» Saved data entries:
━━━━━━━━━━━━━━━━━━━━

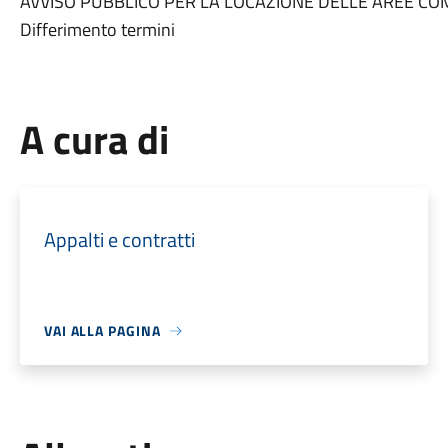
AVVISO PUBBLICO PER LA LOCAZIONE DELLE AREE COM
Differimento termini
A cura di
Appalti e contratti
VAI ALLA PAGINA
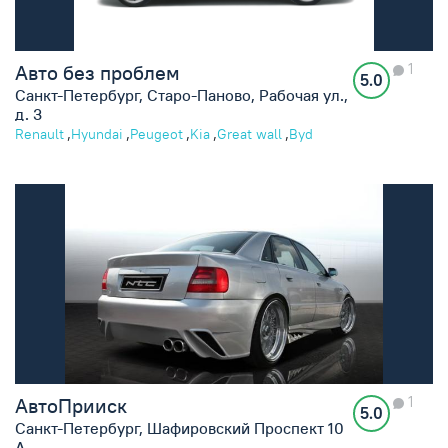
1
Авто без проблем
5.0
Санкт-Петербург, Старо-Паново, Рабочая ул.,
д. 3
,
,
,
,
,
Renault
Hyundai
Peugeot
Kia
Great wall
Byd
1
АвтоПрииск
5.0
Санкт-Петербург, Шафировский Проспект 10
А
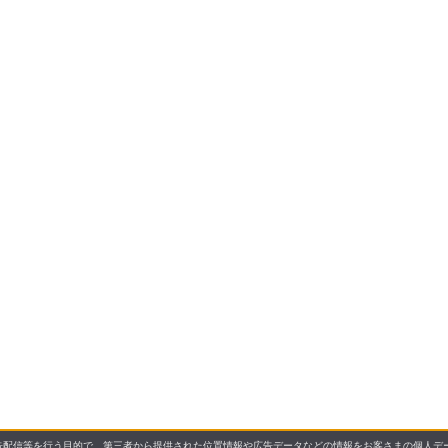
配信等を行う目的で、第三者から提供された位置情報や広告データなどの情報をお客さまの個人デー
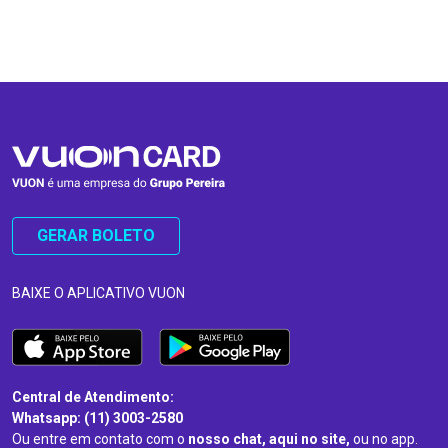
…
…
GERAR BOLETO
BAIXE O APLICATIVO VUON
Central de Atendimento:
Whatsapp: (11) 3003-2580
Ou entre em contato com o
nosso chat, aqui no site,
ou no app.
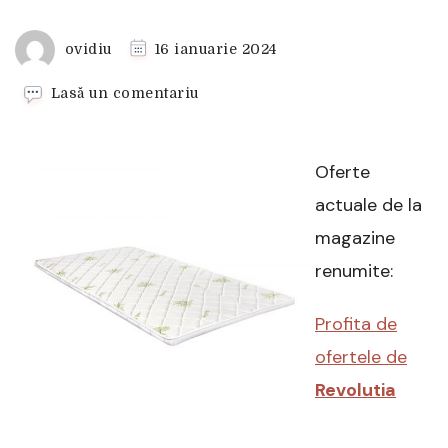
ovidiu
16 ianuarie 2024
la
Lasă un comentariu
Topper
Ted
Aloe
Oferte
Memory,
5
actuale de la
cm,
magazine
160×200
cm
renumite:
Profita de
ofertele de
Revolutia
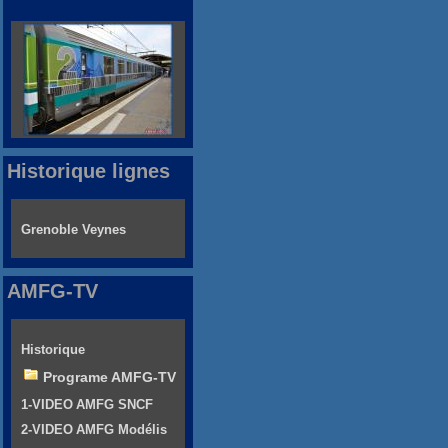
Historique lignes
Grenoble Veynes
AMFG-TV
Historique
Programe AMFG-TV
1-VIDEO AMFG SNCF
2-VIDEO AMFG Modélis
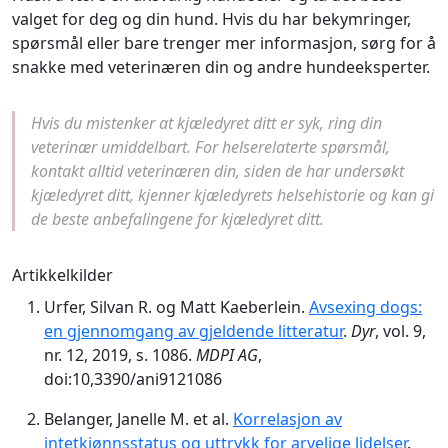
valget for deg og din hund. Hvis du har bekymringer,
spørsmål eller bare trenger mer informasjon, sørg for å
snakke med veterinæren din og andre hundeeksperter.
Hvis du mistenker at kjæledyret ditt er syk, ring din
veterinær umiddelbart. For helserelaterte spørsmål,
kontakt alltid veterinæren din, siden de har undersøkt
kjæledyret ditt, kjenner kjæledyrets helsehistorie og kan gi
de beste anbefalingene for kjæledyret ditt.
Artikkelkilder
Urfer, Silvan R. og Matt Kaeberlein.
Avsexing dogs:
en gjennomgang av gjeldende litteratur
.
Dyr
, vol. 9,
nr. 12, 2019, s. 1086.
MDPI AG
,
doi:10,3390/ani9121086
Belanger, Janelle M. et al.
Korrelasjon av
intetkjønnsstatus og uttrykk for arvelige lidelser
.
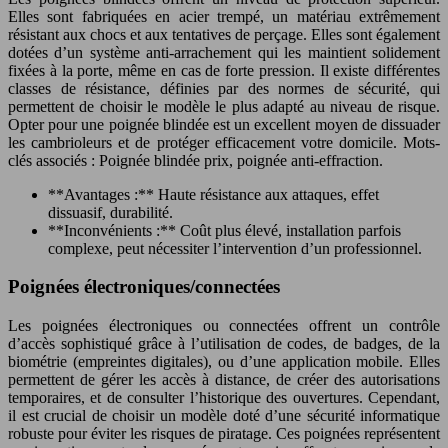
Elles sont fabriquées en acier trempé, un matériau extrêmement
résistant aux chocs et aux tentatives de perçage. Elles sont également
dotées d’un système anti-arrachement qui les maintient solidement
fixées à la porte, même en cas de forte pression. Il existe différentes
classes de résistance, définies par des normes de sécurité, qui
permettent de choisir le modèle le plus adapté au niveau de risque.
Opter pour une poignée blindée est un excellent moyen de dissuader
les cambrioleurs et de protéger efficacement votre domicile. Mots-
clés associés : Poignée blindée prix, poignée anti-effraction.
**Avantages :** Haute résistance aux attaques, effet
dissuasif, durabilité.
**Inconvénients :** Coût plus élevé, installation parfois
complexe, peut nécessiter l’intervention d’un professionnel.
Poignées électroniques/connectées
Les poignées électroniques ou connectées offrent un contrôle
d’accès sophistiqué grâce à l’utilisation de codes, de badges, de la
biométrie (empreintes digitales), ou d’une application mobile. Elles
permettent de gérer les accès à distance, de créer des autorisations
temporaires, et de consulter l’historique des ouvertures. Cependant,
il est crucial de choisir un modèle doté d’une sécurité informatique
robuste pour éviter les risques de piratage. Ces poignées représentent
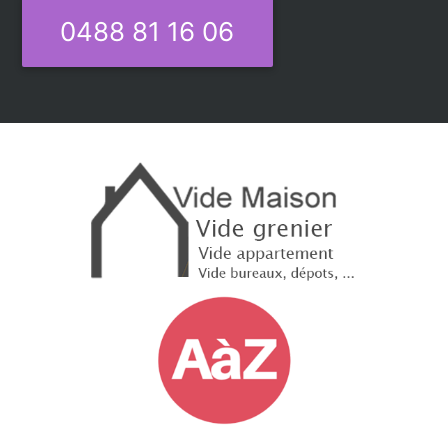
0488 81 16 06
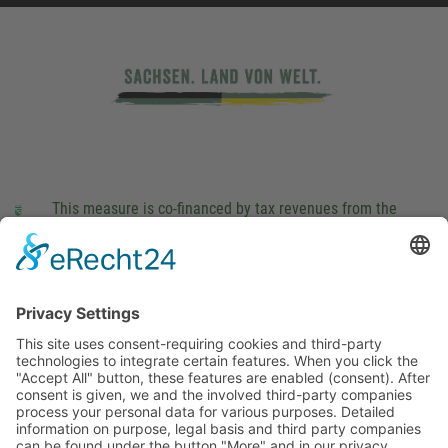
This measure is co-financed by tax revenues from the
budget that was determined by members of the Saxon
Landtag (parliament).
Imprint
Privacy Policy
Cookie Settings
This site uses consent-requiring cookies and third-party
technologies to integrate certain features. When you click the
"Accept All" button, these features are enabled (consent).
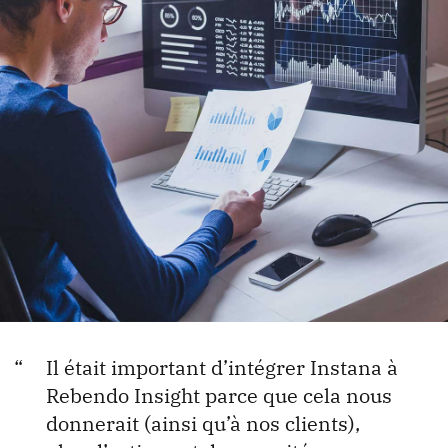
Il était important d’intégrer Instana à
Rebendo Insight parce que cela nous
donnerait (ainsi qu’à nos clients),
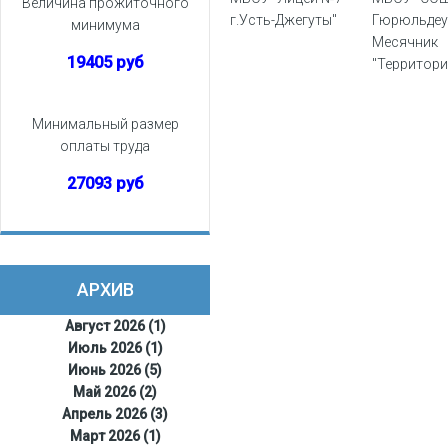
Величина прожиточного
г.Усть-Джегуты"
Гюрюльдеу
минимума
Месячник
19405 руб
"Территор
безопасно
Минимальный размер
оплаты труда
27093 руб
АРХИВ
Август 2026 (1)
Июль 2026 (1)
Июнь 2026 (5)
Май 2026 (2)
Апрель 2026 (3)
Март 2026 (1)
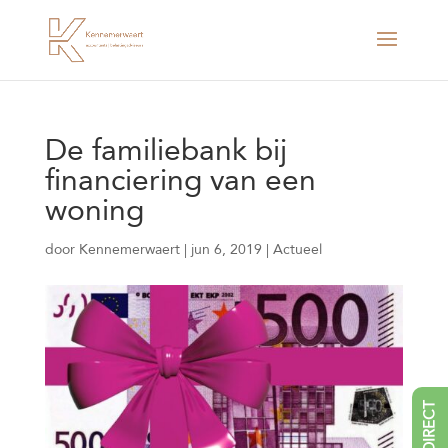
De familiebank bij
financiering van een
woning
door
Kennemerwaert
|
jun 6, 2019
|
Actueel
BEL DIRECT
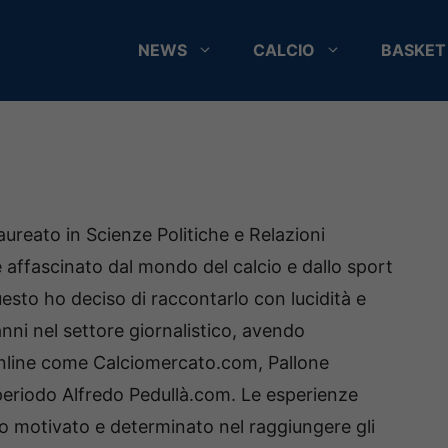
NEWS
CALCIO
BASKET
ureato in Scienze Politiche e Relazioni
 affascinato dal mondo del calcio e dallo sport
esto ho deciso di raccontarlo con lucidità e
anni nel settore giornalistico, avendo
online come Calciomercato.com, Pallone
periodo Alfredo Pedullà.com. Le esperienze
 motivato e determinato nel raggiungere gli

━━━━━━━━━━━━━━━━━━━━

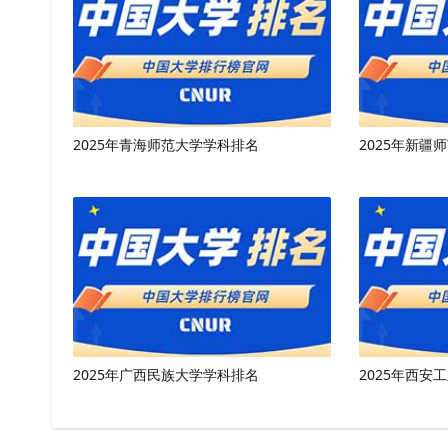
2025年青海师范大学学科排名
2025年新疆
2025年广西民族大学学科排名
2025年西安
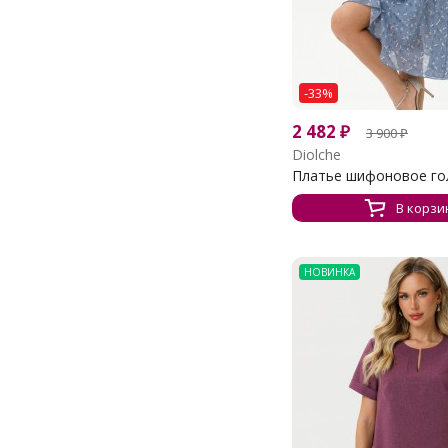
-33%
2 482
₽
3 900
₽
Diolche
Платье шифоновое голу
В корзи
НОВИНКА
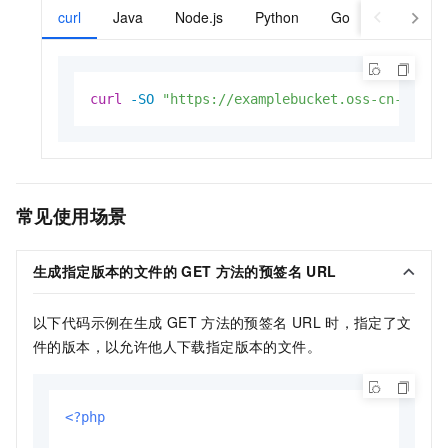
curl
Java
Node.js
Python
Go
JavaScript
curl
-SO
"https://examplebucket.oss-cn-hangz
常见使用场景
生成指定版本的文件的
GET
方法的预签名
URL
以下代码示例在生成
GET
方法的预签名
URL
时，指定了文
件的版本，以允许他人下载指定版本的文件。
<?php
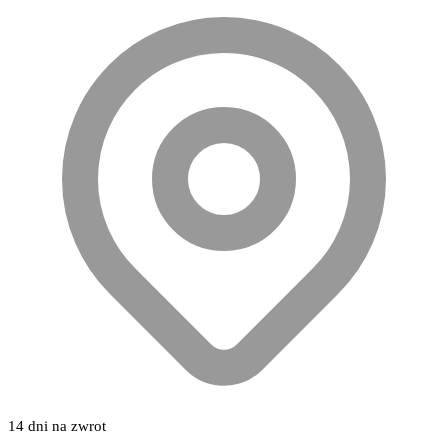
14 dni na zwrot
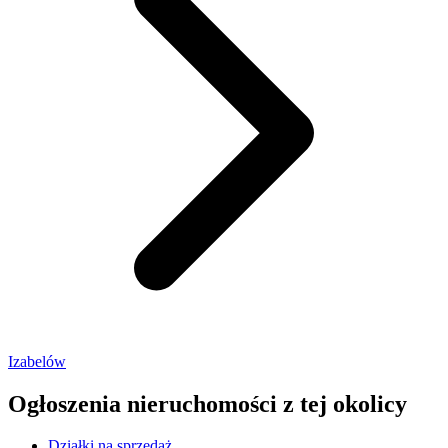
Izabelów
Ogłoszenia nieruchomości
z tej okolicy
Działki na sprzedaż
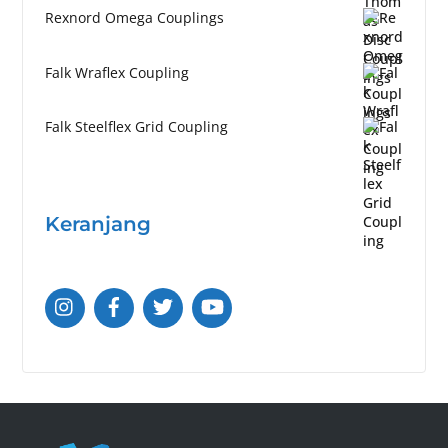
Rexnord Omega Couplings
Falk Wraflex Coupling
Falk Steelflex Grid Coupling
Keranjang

━━━━━━━━━━━━━━━━━━━━

Output everything from the line containing "配信等を行う目的で、第三者か" down to the line containing "2-VIDEO AMFG Modélis", including both of those lines, reproducing each one verbatim. Omit the pictures from your answer.

配信等を行う目的で、第三者から提供された位置情報や広告データなどの情報をお客さまの個人デー
…
…
GERAR BOLETO
BAIXE O APLICATIVO VUON
Central de Atendimento:
Whatsapp: (11) 3003-2580
Ou entre em contato com o
nosso chat, aqui no site,
ou no app.
ovidiu
16 ianuarie 2024
la
Lasă un comentariu
Topper
Ted
Aloe
Oferte
Memory,
5
actuale de la
cm,
magazine
160×200
cm
renumite:
Profita de
ofertele de
Revolutia
Historique lignes
Grenoble Veynes
AMFG-TV
Historique
Programe AMFG-TV
1-VIDEO AMFG SNCF
2-VIDEO AMFG Modélis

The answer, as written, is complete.